Lucy
4.7
Lucy

Film de Luc Besson (2014)

Cher Luc Besson, ou devrais-je dire, cher philosophe incompris du multiplexe ? Avec Lucy, vous nous avez offert une dissertation visuelle si profonde, si révolutionnaire, qu'elle redéfinit la notion même de la connaissance humaine. Ou du moins, elle essaie, avec la subtilité d'un shoot d'amphétamines cosmiques dans le cortex préfrontal.

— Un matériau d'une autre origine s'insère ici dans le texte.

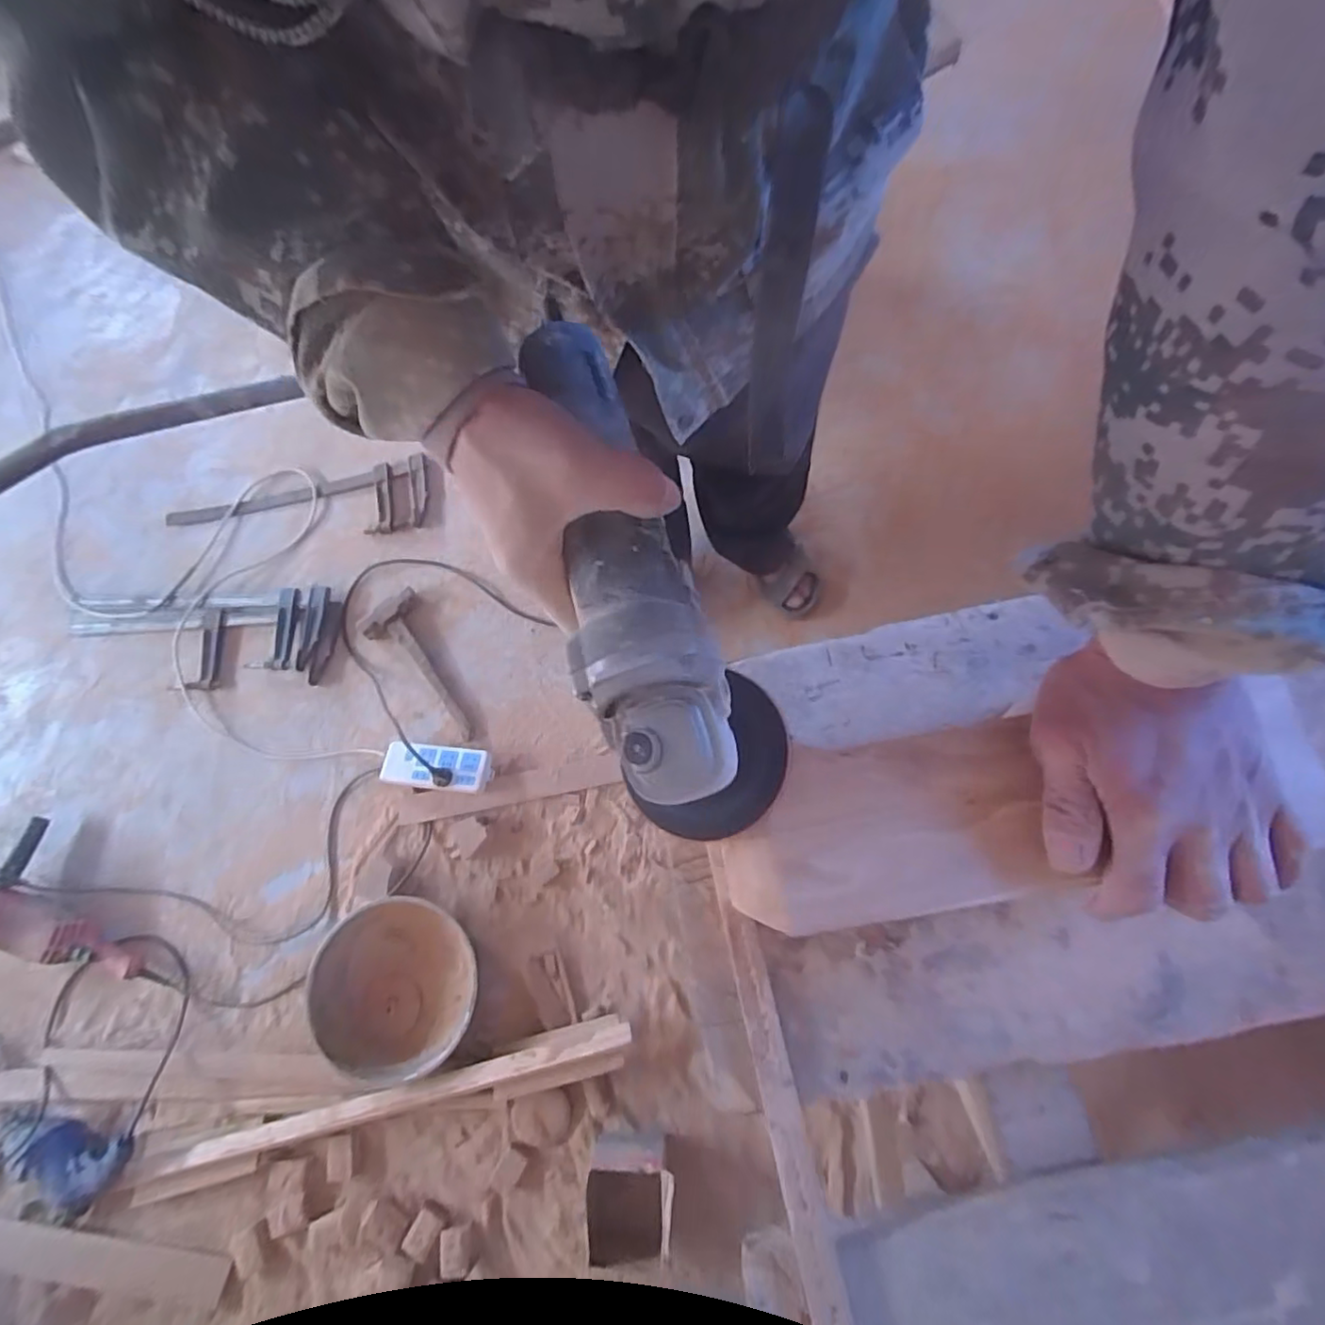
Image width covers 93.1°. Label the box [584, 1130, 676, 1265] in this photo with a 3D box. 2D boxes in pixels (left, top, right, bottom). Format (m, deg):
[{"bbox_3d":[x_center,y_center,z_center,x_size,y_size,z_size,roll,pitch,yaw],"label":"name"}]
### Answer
[{"bbox_3d":[-0.045,0.791,0.941,0.129,0.132,0.125,-6,75,3],"label":"box"}]

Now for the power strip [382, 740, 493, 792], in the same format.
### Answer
[{"bbox_3d":[-0.418,0.193,1.164,0.199,0.051,0.080,4,76,6],"label":"power strip"}]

Votre postulat de départ est d'une audace qui frise le génie, ou peut-être autre chose : Lucy, notre Scarlett Johansson aux pupilles dilatées par l'éveil (et une drogue synthétique au nom barbare), ne serait autre que la véritable instigatrice de la révolution cognitive. Oubliez l'évolution lente et fastidieuse, les millénaires de petits pas simiesques. Non, la connaissance, la vraie, celle qui permet de contrôler les ondes et de remonter le temps, nous viendrait d'une Lucy originelle sous CPH4, transmettant son savoir ancestral à... eh bien, à Lucy, la première femme, l'Australopithèque. Un transfert de données préhistorique en Wi-Fi neuronal, une sorte de AirDrop divin avant l'heure. Michel-Ange et sa Création d'Adam peuvent aller se rhabiller ; le véritable contact fondateur, c'est un index chargé de nootropiques pointant vers un hominidé perplexe.

On reste pantois devant cette réécriture audacieuse de la paléoanthropologie. Qui aurait cru que l'illumination de l'humanité tenait à une mule un peu trop curieuse de son chargement ? C'est là une véritable leçon philosophique : le hasard, ou plutôt une surdose accidentelle, comme moteur de l'élévation spirituelle et intellectuelle. Descartes et son "cogito" peuvent remballer leurs doutes méthodiques ; un bon fix de substance expérimentale et hop, vous voilà à 100% de vos capacités cérébrales, capable de transformer votre corps en clé USB existentielle.

Et c'est là que réside toute l'ironie philosophique de votre œuvre, cher Luc. Pendant que Scarlett atteint l'omniscience et se dissout dans le continuum espace-temps en nous assénant que "l'ignorance mène au chaos, pas la connaissance", on ne peut s'empêcher de songer au niveau d'utilisation cérébrale de ceux qui ont enfanté ce scénario. Si le cerveau de votre héroïne explose les compteurs jusqu'à devenir pur esprit, celui des scénaristes semble avoir fait le chemin inverse, régressant avec une touchante nostalgie vers un état plus... disons, élémentaire. Avec tout le respect qui est dû à l'huître, ce filtreur consciencieux des océans, on se demande si sa perception du monde n'est pas, par moments, plus affûtée que certaines prémisses narratives que vous nous servez.

Car enfin, philosopher sur le potentiel humain, c'est bien. Le faire en piétinant allègrement les bases mêmes de la science que l'on prétend vulgariser, c'est une performance. Le fameux mythe des 10% du cerveau utilisé, réfuté maintes et maintes fois, devient ici le tremplin vers une métaphysique de pacotille où "le temps est la seule véritable unité de mesure", sauf quand il s'agit de la cohérence du script, manifestement.

Alors, merci, Luc. Merci pour ce moment de vertige intellectuel, cette plongée abyssale dans les capacités insoupçonnées du cerveau... et de la crédulité. Grâce à vous, nous savons désormais que la connaissance ultime est à portée de main, ou plutôt de sachet. Et que, peut-être, se contenter des 10% attribués au commun des mortels (et des scénaristes) n'est finalement pas si mal, si cela nous préserve de telles épiphanies fulgurantes mais un tantinet... vaseuses.

Avec toute la considération due à un démiurge cinématographique qui, lui au moins, n'a pas peur d'utiliser 100%... de sa pellicule.